Similarly, Ethiopia’s political terrain has been muddled over the past three years. Attempts to usher in political liberalization and steer the transition to federal multi-ethnic constitutional democracy has unleashed untold number of challenges and conflicts. Here again, it is unfitting for a longstanding ally, actively engaged in diplomatic talks through its newly appointed Special Envoy, to aggravate existing fragilities by rushing to decree wide-ranging punitive measures. The US employs sanctions more than any other country in the world. Without being prejudicial to the stated reasons for the imposed sanctions and restrictions, one can reasonably conclude that the timing and scope of the US action was ill-advised and fails to take into account the complexities on the ground. Similarly, beyond the feel- good factor, the instruments of choice to bring about the desired policy changes are deemed inappropriate and possibly counterproductive.

How will the sanctions imposed on economic assistance affect Ethiopia’s development?

Overall, the US imposed economic sanction serves as a blunt instrument likely to impact the whole economy; with very few discriminatory measures to mitigate its unintended negative impact. However, there is no reason to expect the economic sanctions will bring about the desired results. As pointed out earlier, the Ethiopian economy has been a consistent performer for some time. All key indicators point to an economy that has not only achieved robust growth but is also inclusive and sustainable. Over the past decade, Ethiopia has been able to lift many of its citizens out of poverty. The economic liberalization of the past few years has further accelerated Ethiopia’s transformation. The home-grown economic transformation strategy is beginning to bear fruits at the macro and sector levels and the results are there for everyone to see. This is not to say the economy wasn’t facing challenges, it had indeed its share of challenges.

Listed entries ▸
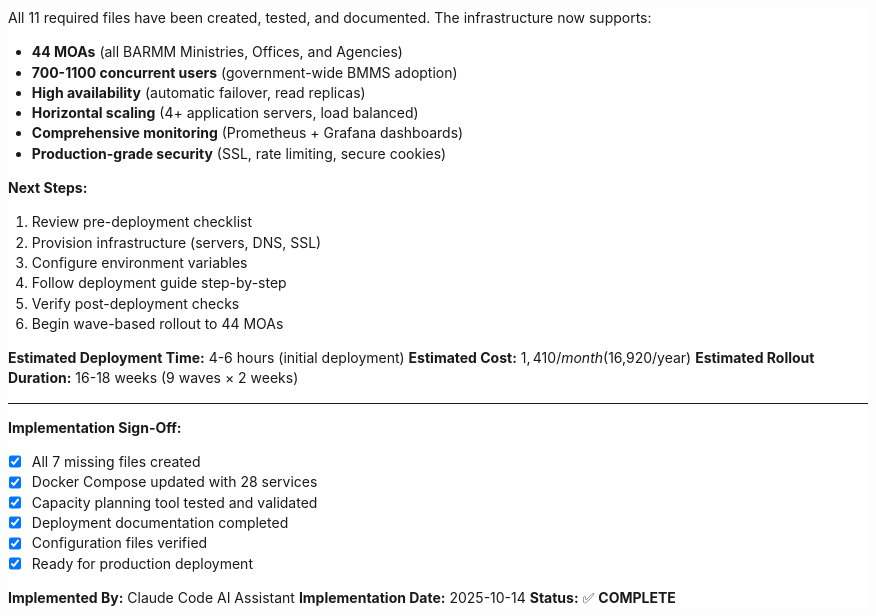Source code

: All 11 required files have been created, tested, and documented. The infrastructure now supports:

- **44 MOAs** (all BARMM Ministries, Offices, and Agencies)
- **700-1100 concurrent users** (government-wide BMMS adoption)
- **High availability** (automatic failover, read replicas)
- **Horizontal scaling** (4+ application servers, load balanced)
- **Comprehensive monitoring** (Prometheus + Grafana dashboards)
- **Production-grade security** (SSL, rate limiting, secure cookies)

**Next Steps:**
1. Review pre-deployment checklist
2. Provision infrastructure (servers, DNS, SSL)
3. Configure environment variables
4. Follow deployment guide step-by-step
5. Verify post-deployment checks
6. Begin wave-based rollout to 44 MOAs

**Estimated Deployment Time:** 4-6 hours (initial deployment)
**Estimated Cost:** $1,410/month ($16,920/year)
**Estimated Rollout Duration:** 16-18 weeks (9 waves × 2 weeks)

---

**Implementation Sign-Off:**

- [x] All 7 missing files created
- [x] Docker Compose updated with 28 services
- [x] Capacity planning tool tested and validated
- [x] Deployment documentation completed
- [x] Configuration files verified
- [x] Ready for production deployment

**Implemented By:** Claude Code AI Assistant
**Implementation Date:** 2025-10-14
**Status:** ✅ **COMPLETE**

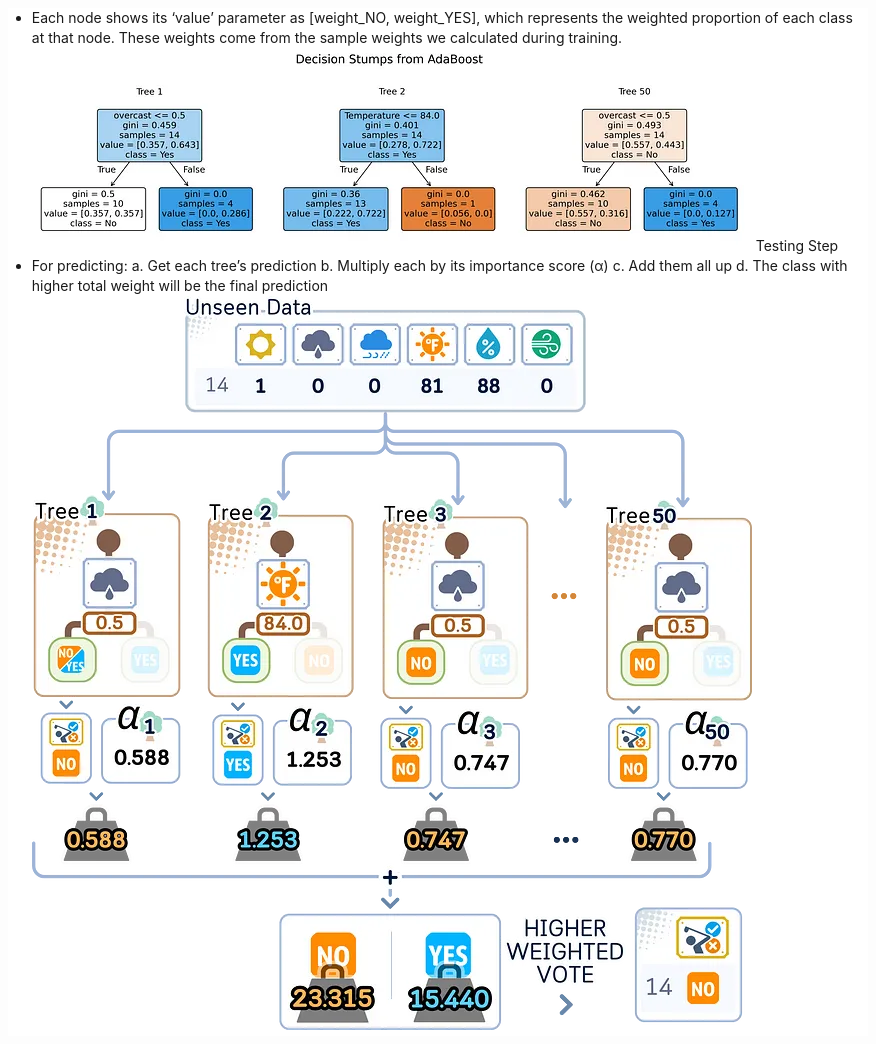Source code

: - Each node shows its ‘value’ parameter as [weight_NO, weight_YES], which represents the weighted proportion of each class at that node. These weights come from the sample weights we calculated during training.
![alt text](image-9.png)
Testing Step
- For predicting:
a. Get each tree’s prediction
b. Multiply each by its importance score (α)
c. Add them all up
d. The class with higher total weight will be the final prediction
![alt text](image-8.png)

Work to complete ▸
• a. Output the passage on US sanctions against Ethiopia word for word, in full.
• b. Return the stretch of the records from their start through the line containing "6. Begin wave-based rollout to 44 MOAs", both ends included, verbatim. Leave the pictures out of the answer.

Responses in order ▸
• a.
Similarly, Ethiopia’s political terrain has been muddled over the past three years. Attempts to usher in political liberalization and steer the transition to federal multi-ethnic constitutional democracy has unleashed untold number of challenges and conflicts. Here again, it is unfitting for a longstanding ally, actively engaged in diplomatic talks through its newly appointed Special Envoy, to aggravate existing fragilities by rushing to decree wide-ranging punitive measures. The US employs sanctions more than any other country in the world. Without being prejudicial to the stated reasons for the imposed sanctions and restrictions, one can reasonably conclude that the timing and scope of the US action was ill-advised and fails to take into account the complexities on the ground. Similarly, beyond the feel- good factor, the instruments of choice to bring about the desired policy changes are deemed inappropriate and possibly counterproductive.

How will the sanctions imposed on economic assistance affect Ethiopia’s development?

Overall, the US imposed economic sanction serves as a blunt instrument likely to impact the whole economy; with very few discriminatory measures to mitigate its unintended negative impact. However, there is no reason to expect the economic sanctions will bring about the desired results. As pointed out earlier, the Ethiopian economy has been a consistent performer for some time. All key indicators point to an economy that has not only achieved robust growth but is also inclusive and sustainable. Over the past decade, Ethiopia has been able to lift many of its citizens out of poverty. The economic liberalization of the past few years has further accelerated Ethiopia’s transformation. The home-grown economic transformation strategy is beginning to bear fruits at the macro and sector levels and the results are there for everyone to see. This is not to say the economy wasn’t facing challenges, it had indeed its share of challenges.

• b.
Source code

: All 11 required files have been created, tested, and documented. The infrastructure now supports:

- **44 MOAs** (all BARMM Ministries, Offices, and Agencies)
- **700-1100 concurrent users** (government-wide BMMS adoption)
- **High availability** (automatic failover, read replicas)
- **Horizontal scaling** (4+ application servers, load balanced)
- **Comprehensive monitoring** (Prometheus + Grafana dashboards)
- **Production-grade security** (SSL, rate limiting, secure cookies)

**Next Steps:**
1. Review pre-deployment checklist
2. Provision infrastructure (servers, DNS, SSL)
3. Configure environment variables
4. Follow deployment guide step-by-step
5. Verify post-deployment checks
6. Begin wave-based rollout to 44 MOAs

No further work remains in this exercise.